21.07.2019 12:43 Kirchenmitglied 6

@Skywalker (2), woher kommen denn die Wähler der AfD? Im Wesentlichen stammen doch gerade sie aus dem Suppentopf der jahrelangen nicht wählenden Couch potatoes. Was tun die Wähler der AfD? Sie setzen ein Kreuz bei dieser Partei und bilden sich dann ein, die hätten damit die Welt gerettet. Beschimpfungen der Bundeskanzlerin haben mit politischer Aktivität rein gar nichts zu tun. Diese sieht anders aus. Sie entäußert sich vor allem in emsiger Kleinarbeit mit den Menschen an der Basis.

Das mit der Absage seitens der SPD verstehe ich auch nicht!

Und dann noch eine Frage: "Woher kommt die Annahme, dass die Initiative von Herrn Steinhöfel ausgerechnet linken Idealen entspringen soll?" Wer sich mit dem Kampf der Kirchen in den Achtziger Jahren in der DDR beschäftigt, wird feststellen, dass es auch da genug Initiativen dieser Art gegeben hat.

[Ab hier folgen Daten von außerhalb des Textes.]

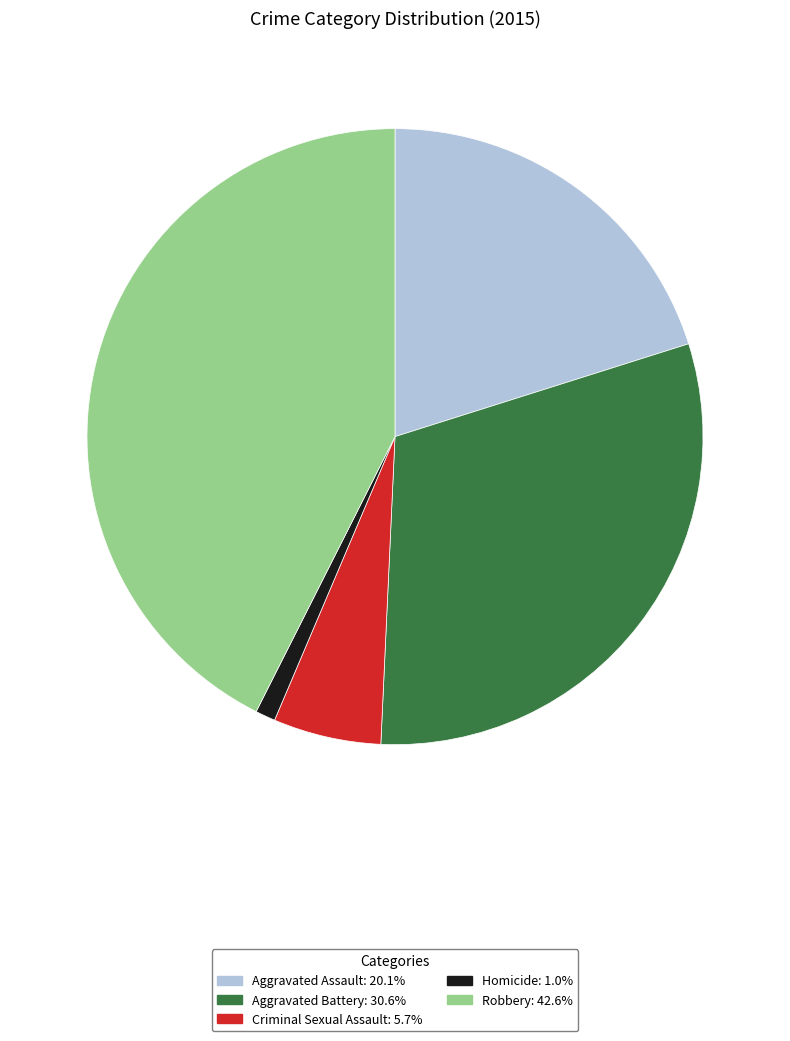

True or false: Robbery accounts for 43% of the total.

True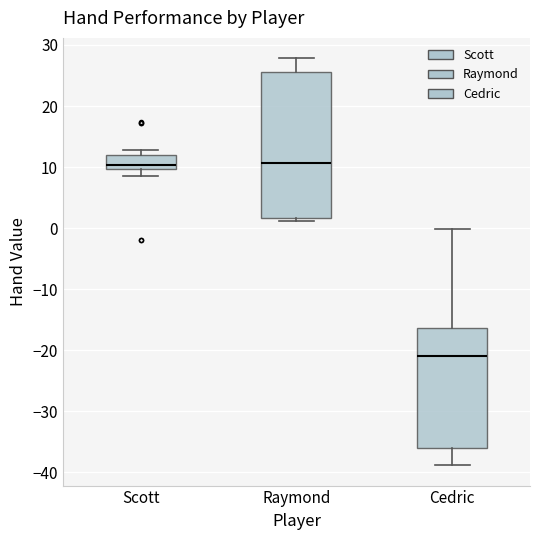

Which box's median line is the lowest?

Cedric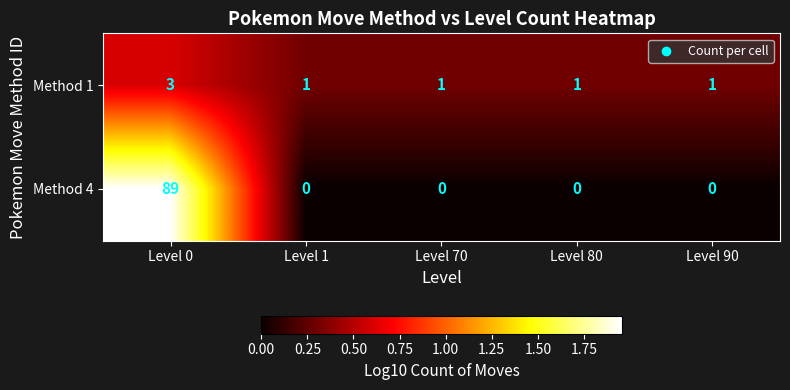

How many Method 1 values are between 1 and 2?

4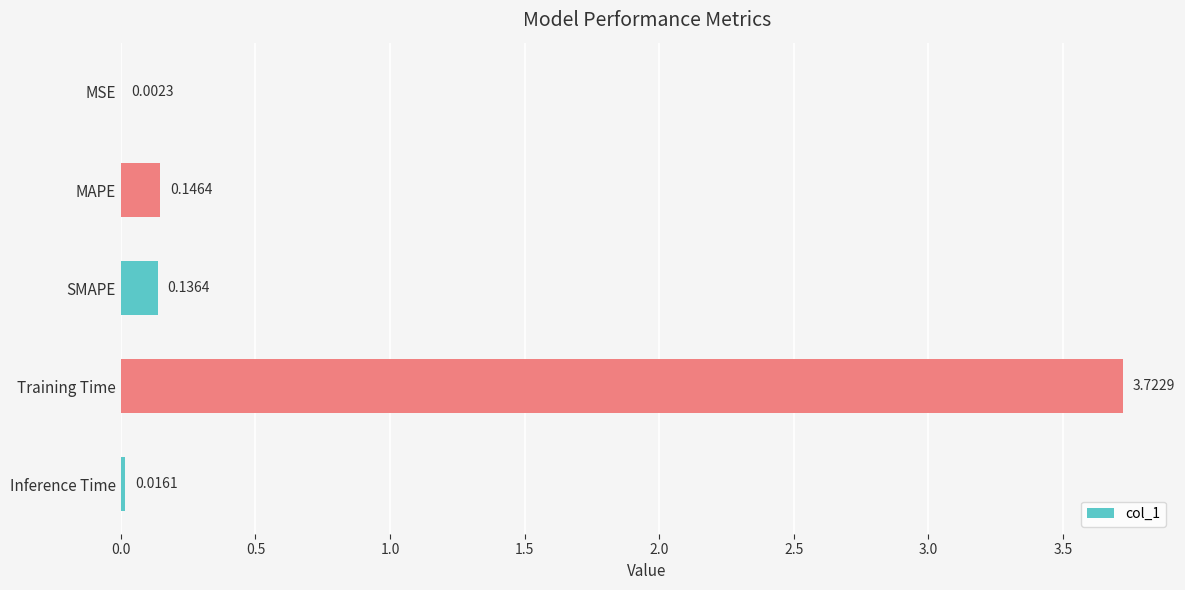

What is the change in value from MSE to SMAPE?

+0.1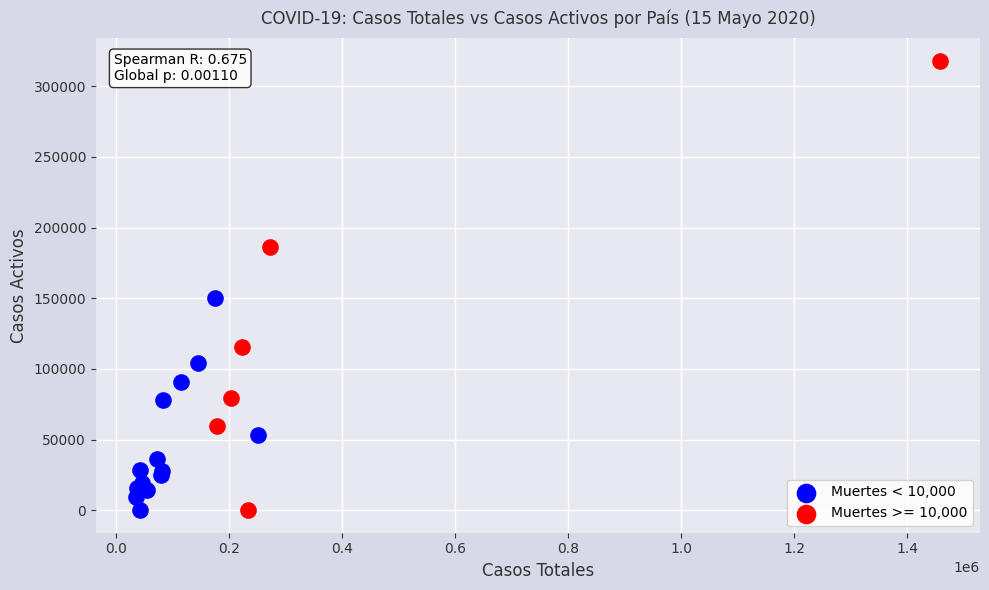

Which series has the largest Y range (max minus min)?

Muertes >= 10,000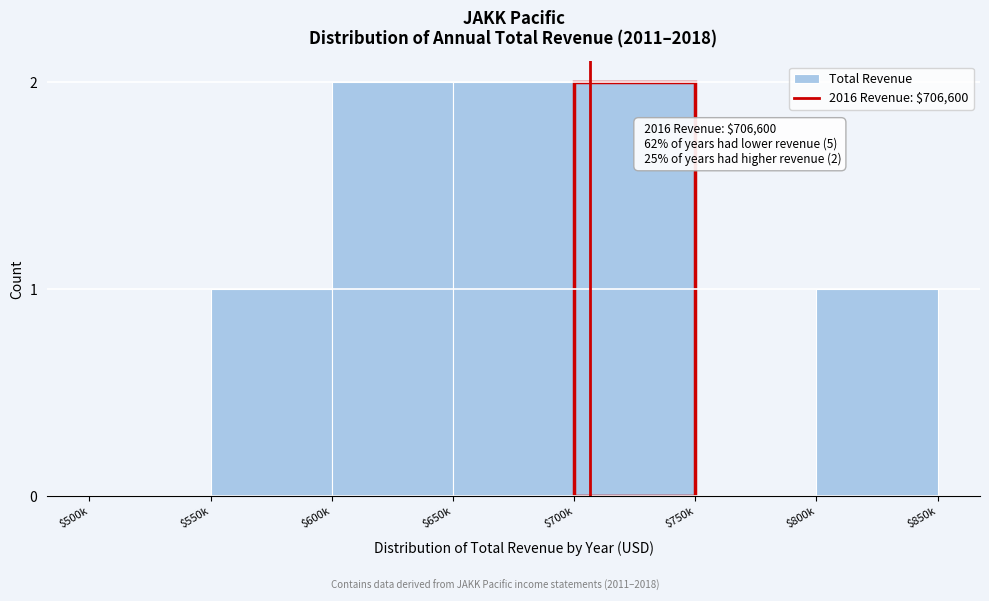

True or false: the data shows 1 at $700k.

False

21.07.2019 10:09 Maria A. 5

Dass sich junge Menschen für linke Ideale begeistern können, ist absolut verständlich. Und dass es später bei den meisten Menschen zu einer anderen Sichtweise kommen kann, liegt daran, dass Lebenserfahrung und Altersweisheit dazu kommen. Was also sollte man daran kritisieren, was dieser junge Mann von sich gibt? Oder auch daran, dass er diese Aktion organisiert hat? Weder er, noch die Teilnehmer an diesem parteilichen Gedankenaustausch, werden zum jetzigen Zeitpunkt trotz gemeinsamer Diskussion von ihren Überzeugungen abzubringen sein.

21.07.2019 09:12 Gerald 4

Die SPD sagte ab! Wegen Krankheit gab es Terminprobleme!
Kann man da nicht einen Ersatz schicken! Schon wegen der miserablen Umfragewerte der SPD in Sachsen! Oder ist die Personaldecke der SPD auch in Torgau sehr dünn? Muss der SPD dann zu denken geben! So kann man keinen überzeugen, die SPD am 01.09. zu wählen! Es sei denn, daß man sich mit dem Ergebnis der letzten Wahl zufrieden gibt! Und das als Erfolg wertet! Wie das der Herr Dulig vor einigen Wochen gesagt hat! Auch das muss zu denken geben!

21.07.2019 07:56 Franko54 3

ich habe mit mehr als zwanzig Bundestagsabgeordneten
bzw. Ministern E-Mails ausgetauscht, unter Anderem auch über die Zwangsmitgliedschaft in einer privaten Krankenversicherung. Sie antworten eigentlich Alle. Manche ergriffen, manche
teilnahmslos geradezu desinteressiert, letzteres war besonders bei den Grünen und der CDU zu beobachten. Zusammenfassen kann ich es mit einem Satz:
"Das tut uns ja alles sehr Leid, aber da müssen Sie
(also ich) mal sehen wie sie kommen".
Der junge Mann als Veranstalter wird auch noch lernen,
das seine Aktion nur heiße Luft bringt.

21.07.2019 07:32 Skywalker 2

Das Engagement des jungen Mannes in allen Ehren, aber von Politikverdrossenheit würde ich nicht unbedingt sprechen - in Nordsachsen respektive Torgau war die AFD bei den Europawahlen / Kommunalwahlen Wahlsieger und bereits 2017 haben die Torgauer auf dem Marktplatz Frau Merkel wissen lassen, was sie von ihr und Ihrer Politik halten. Appelle, Verunglimpfungen, die untauglichen Versuche von Schreck & Co....es wird alles nichts nützen

20.07.2019 21:21 Guy Montag 1

Eine Veranstaltung zu organisieren welche verschiedene Meinungen toleriert, ist fuer einen BRD-"Linken" aeusserst ungewoehnlich.
Ein sympathischer und mutiger junger Mann!
Hoffentlich gibt`s keinen Aerger mit den Genossen.